Nothing I did with the remote was working so I switched to the buttons on the system. Nothing I did would illuminate anything on the right side so I concentrated on the left pushing one button after another and on in particular that seemed to cycle through the options. The leaf came on and the snowflake went off. The snowflake came on and joined the leaf. The fan and the recirculation light blinked off and on in concert. Finally the sun came on and the air stopped flowing. I adjusted the temperature to something absurdly warm and stood there – no air. I ran through the sequences again and the snowflake returned, newly emboldened and refusing to leave. I finally managed to get the sun to kick the snowflake off but still no air. I got thinking that perhaps the sun was for really hot days and so would give me even more cold air. All the while I’m doing this, the automatic vents at the top are opening and closing like the eyes of some giant cold water fish, nearly frozen to a stupor. I stepped back and watched, resolving to touch nothing for five full minutes. Four minutes and 15 seconds into my button pushing fasting period the fan kicked on and hot air began to flow. The sun was the answer and the lag was due to the internal nuclear furnace building up the heat necessary to flow – I was on my way to warmth!

Later that day I had a discussion with my Chinese colleagues about this whole heat situation. While I was now willing to accept the fact that the Worker’s Central Heating Committee of the People’s Republic of China was going to control the day that my place would be warm, I was not yet willing to roll over and let them control the temperature too. You see, my place has no thermostat. Everyone told me the same thing – “no”, no control. I sent a letter to my relocation consultant who at least cleared up the method – radiant floor heating adding that if I was not happy with the temperature or if any major leaks occurred, I should give her a call. I was not satisfied with this and so I asked around until finally I heard a tale, almost certainly apocryphal of valves and pipes, secreted away somewhere in every apartment, giving that tiny bit of control in this totalitarian society. I resolved to find them and following lots of crawling around, knocking on the walls looking for hidden panels, measuring rooms looking for unmapped spaces and peering in closets, I found the valve manifold – it was right there, under the stove.

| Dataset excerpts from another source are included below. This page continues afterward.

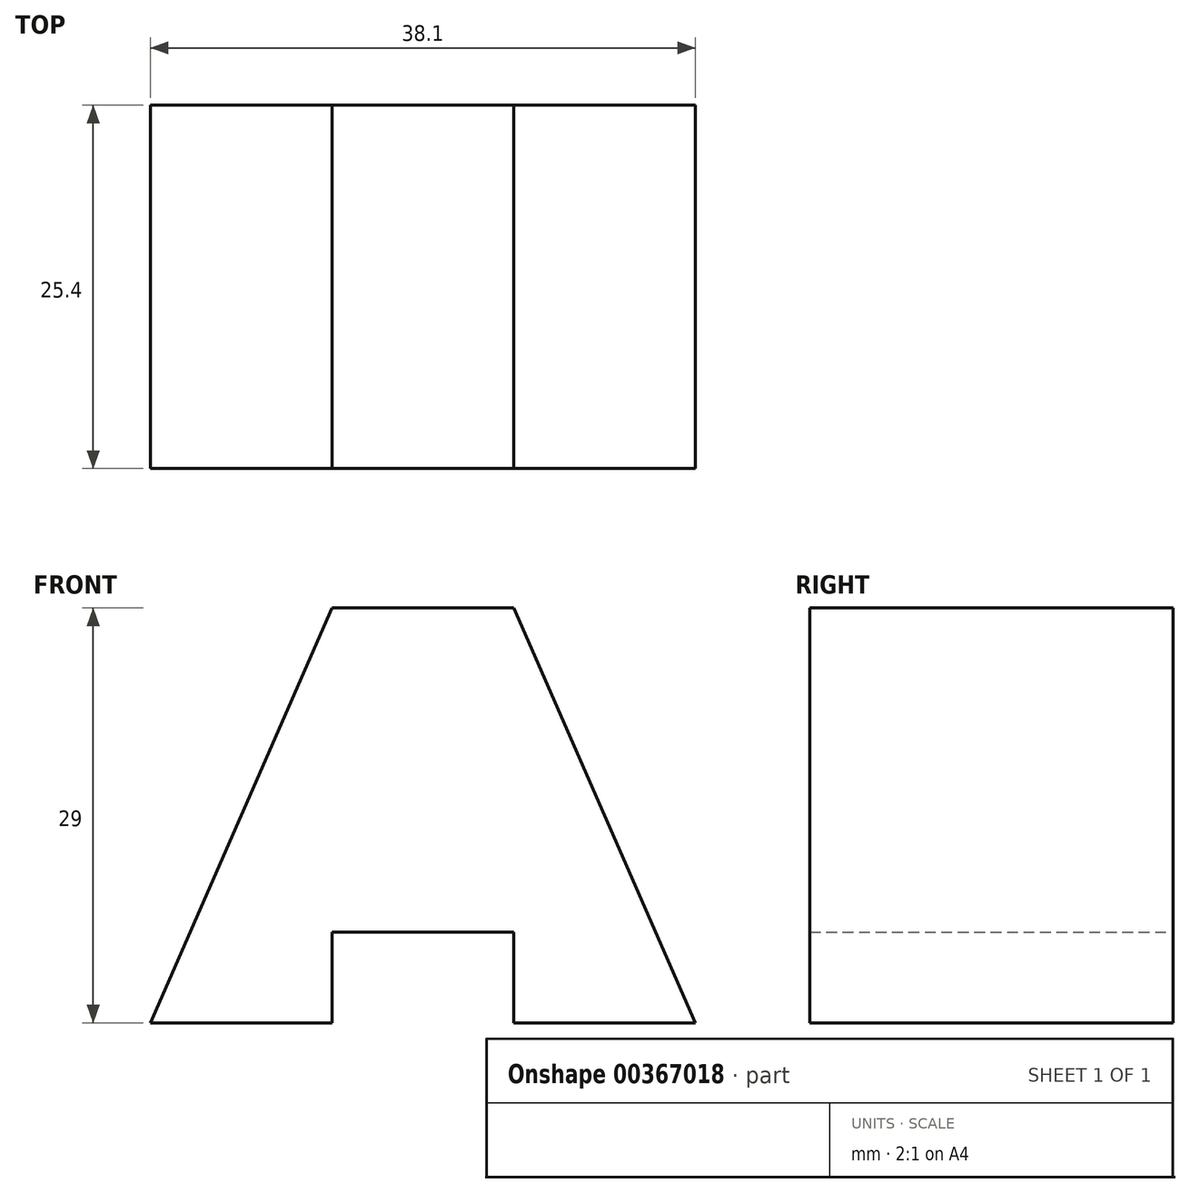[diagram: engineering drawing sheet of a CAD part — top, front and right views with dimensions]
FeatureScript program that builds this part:
annotation { "Feature Type Name" : "Feature", "Feature Type Description" : "" }
export const myFeature = defineFeature(function(context is Context, id is Id, definition is map)
    precondition{}
    {
        {
            var Q0;
            Q0=qCreatedBy(makeId("Front.planeOp"),FACE);
            var sketch = newSketch(context, id + "F0", { "sketchPlane" : qUnion([Q0])});
            skLineSegment(sketch, "E0", {"start": v(0, 0) * mm, "end": v(12.7, 0) * mm});
            skLineSegment(sketch, "E1", {"start": v(12.7, 0) * mm, "end": v(12.7, 6.35) * mm});
            skLineSegment(sketch, "E2", {"start": v(12.7, 6.35) * mm, "end": v(25.4, 6.35) * mm});
            skLineSegment(sketch, "E3", {"start": v(25.4, 6.35) * mm, "end": v(25.4, 0) * mm});
            skLineSegment(sketch, "E4", {"start": v(25.4, 0) * mm, "end": v(38.1, 0) * mm});
            skLineSegment(sketch, "E5", {"start": v(38.1, 0) * mm, "end": v(25.4, 29) * mm});
            skLineSegment(sketch, "E6", {"start": v(25.4, 29) * mm, "end": v(12.7, 29) * mm});
            skLineSegment(sketch, "E7", {"start": v(12.7, 29) * mm, "end": v(0, 0) * mm});
            skSolve(sketch);
        }
        {
            var Q0;
            Q0=makeQuery(id+"F0.imprint","IMPRINT",FACE,{"disambiguationData":[TD([[makeQuery(id+"F0.imprint","IMPRINT",EDGE,{"derivedFrom":sQuery(id+"F0.wireOp",EDGE,"E0")}),1.0]])]});
            extrude(context, id + "F1", {"entities" : qUnion([Q0]), "depth" : 25.4 * mm});
        }
    });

And so now we have it – the water comes on the 15th, my dining room unit blows hot air on demand and if the two of them try to roast me, I can crawl under my stove and stop down the valves to limit the flow. Of course under there I will have to act on the main flow valves because the room pipes are not labeled but I suppose gross control is better than no control at all.

Can you imagine what it would be like in the US if it was up to your congressman to decide what day the heat came on? Perhaps the Tea Party and right wing talk radio people should shut up and count their blessings.